On November 8, 1731, Benjamin Franklin opened the first library in the North American colonies. The Library Company of Philadelphia was the first circulating library in America. Before this, most Americans did not have access to books as they were expensive. Only the wealthy and members of the clergy had access.
On July 1, 1731, Benjamin Franklin came together with members of the Junto. They were a philosophical association. Junto came up with “Articles of Agreement” to form a library. Members of the Junto pooled their resources. Each member contributed 40 shillings towards the goal of starting a library.

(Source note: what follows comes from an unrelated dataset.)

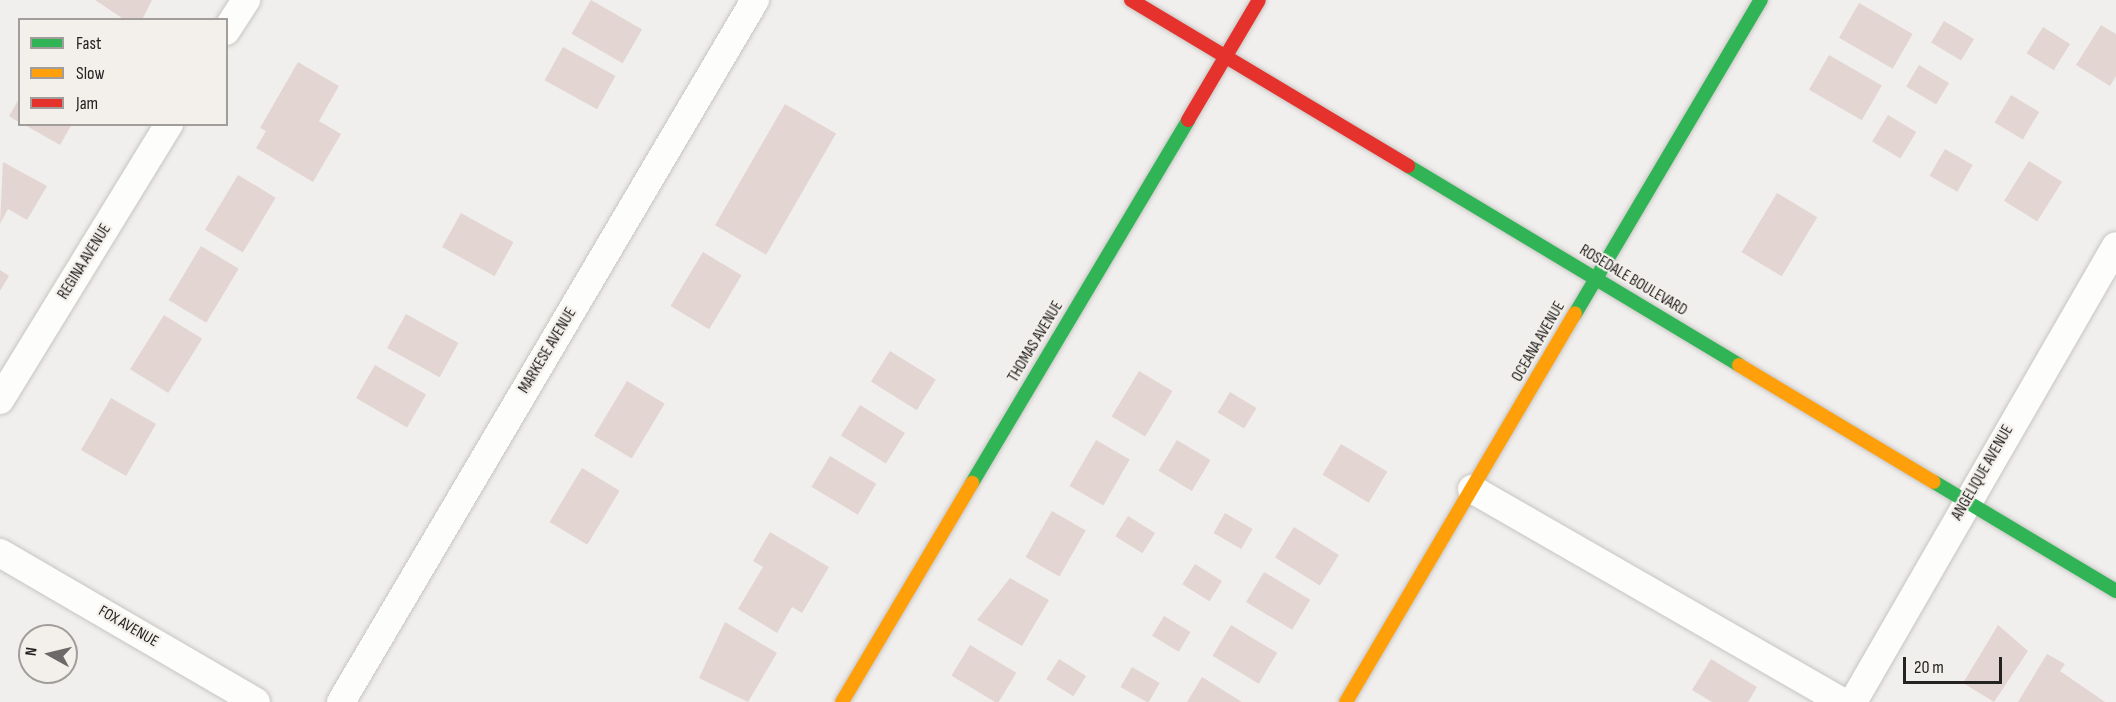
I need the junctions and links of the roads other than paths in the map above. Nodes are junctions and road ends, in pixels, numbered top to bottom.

They also invested an extra ten shillings per year towards maintaining and buying new books. The first librarian of the Library Company of Philadelphia was Louis Timothee. Benjamin Franklin briefly served as a librarian. William Parsons succeeded him, and then Robert Greenway.
The oldest surviving catalog of the Library Company’s holdings dates back to 1741, printed by Benjamin Franklin. The Library Company of Philadelphia stocked most books written in English, unlike most other college and Church libraries that had most texts in Latin.

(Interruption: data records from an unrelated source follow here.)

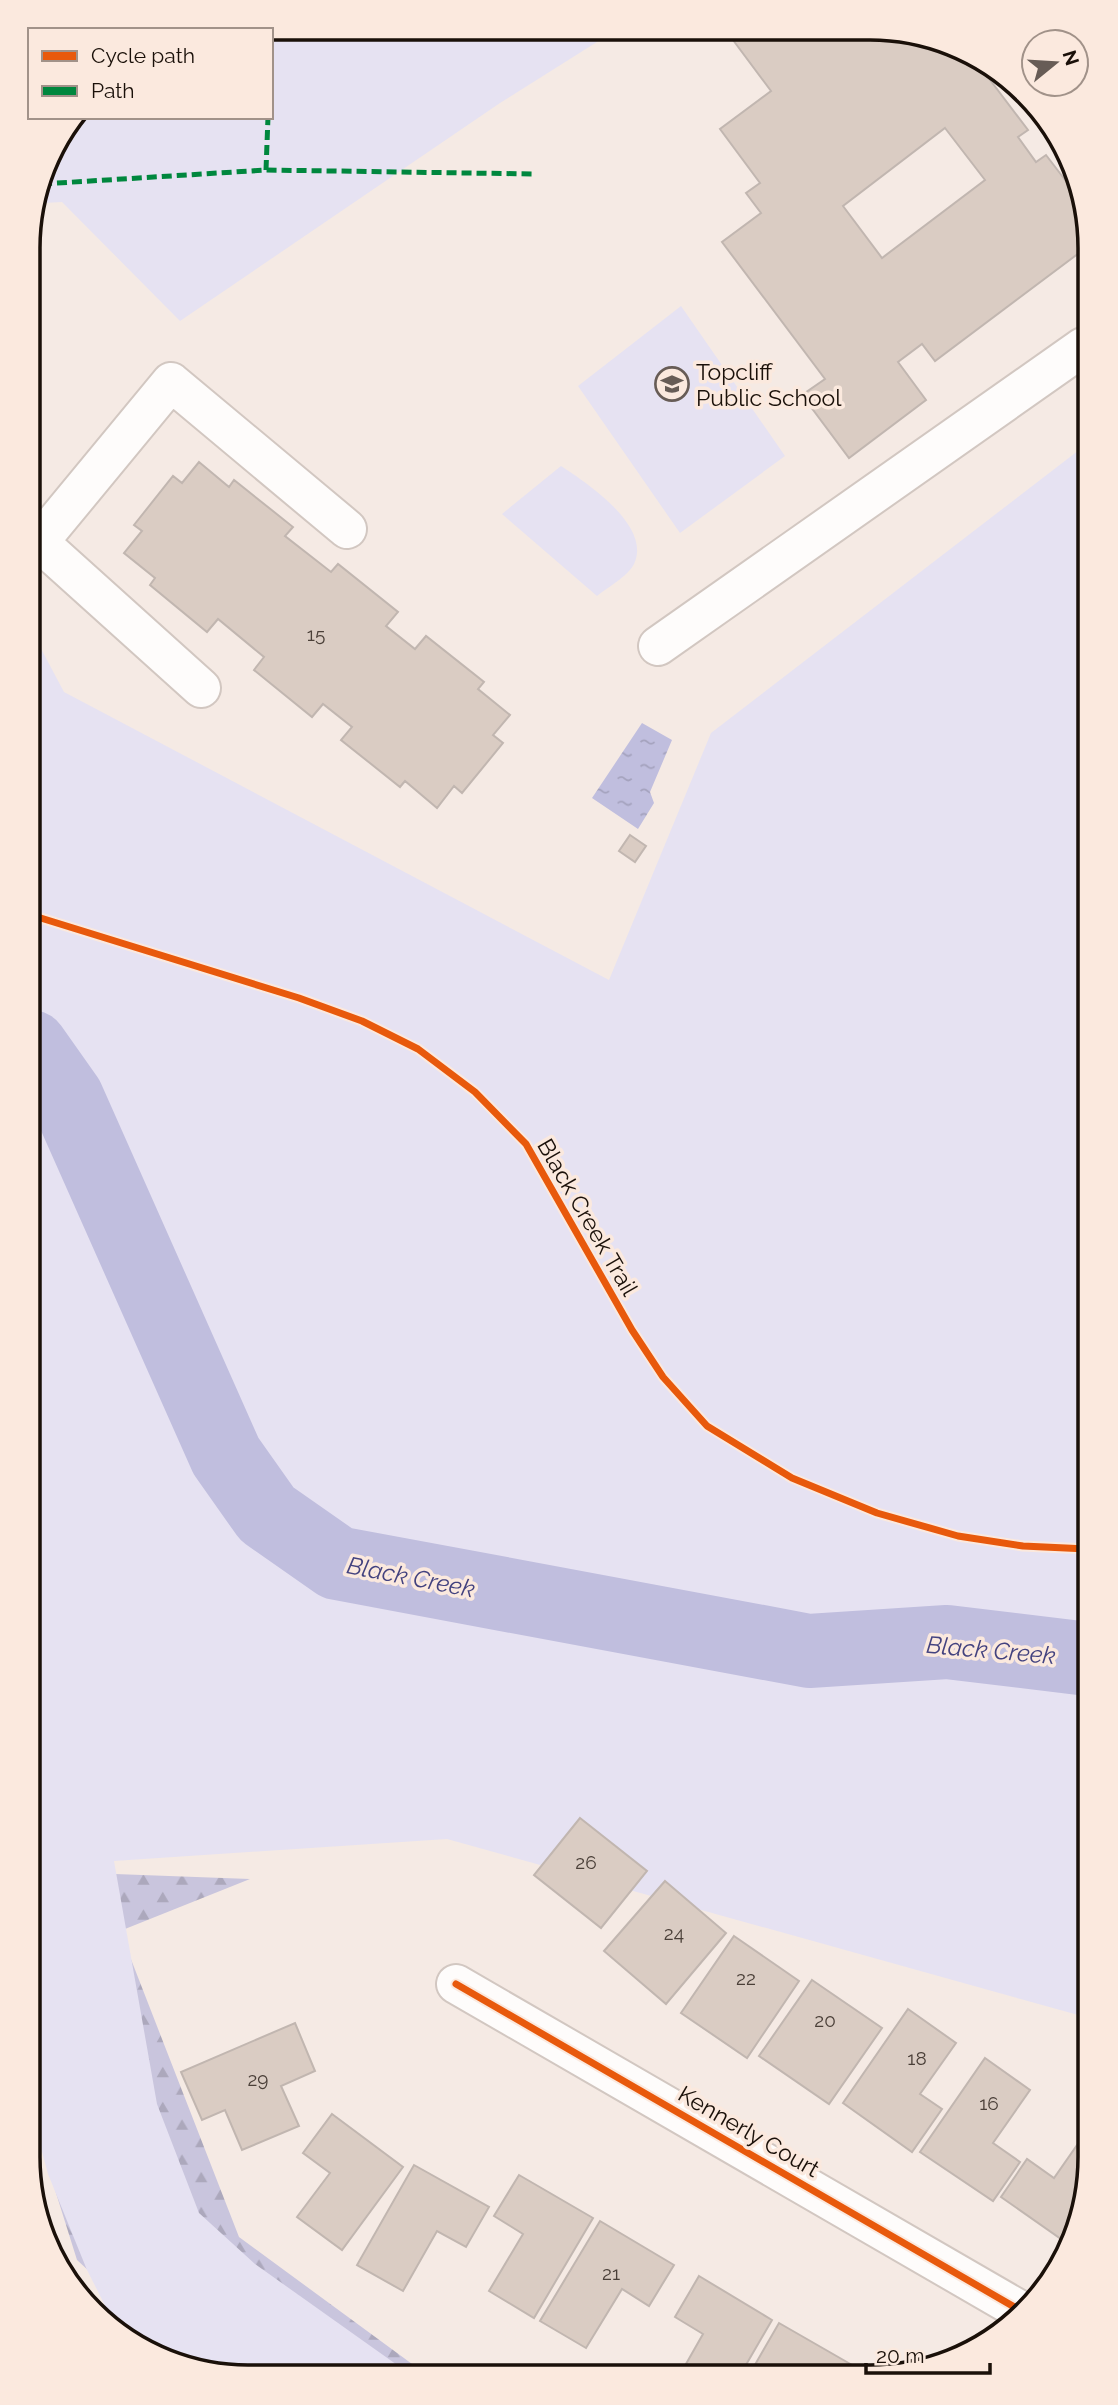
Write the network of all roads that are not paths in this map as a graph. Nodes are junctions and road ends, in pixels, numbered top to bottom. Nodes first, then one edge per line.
1 (1078, 351) edge
2 (347, 529) dead end
3 (41, 530) edge
4 (41, 544) edge
5 (658, 646) dead end
6 (201, 688) dead end
7 (456, 1984) dead end
8 (1013, 2307) edge

1 - 5 street
2 - 3 street
4 - 6 street
7 - 8 street, Kennerly Court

The Library stocked books on different subjects, such as history, science, poetry, exploration, and geography. Members could borrow books for free, while non-members had to give a surety to access the books. The Library opened on Saturday afternoons between 4-8 PM.
The Union Library, founded in 1746 in Philadelphia, would later merge with the Library Company in 1769. The Library Company of Philadelphia is now located at 1314 Locust Street.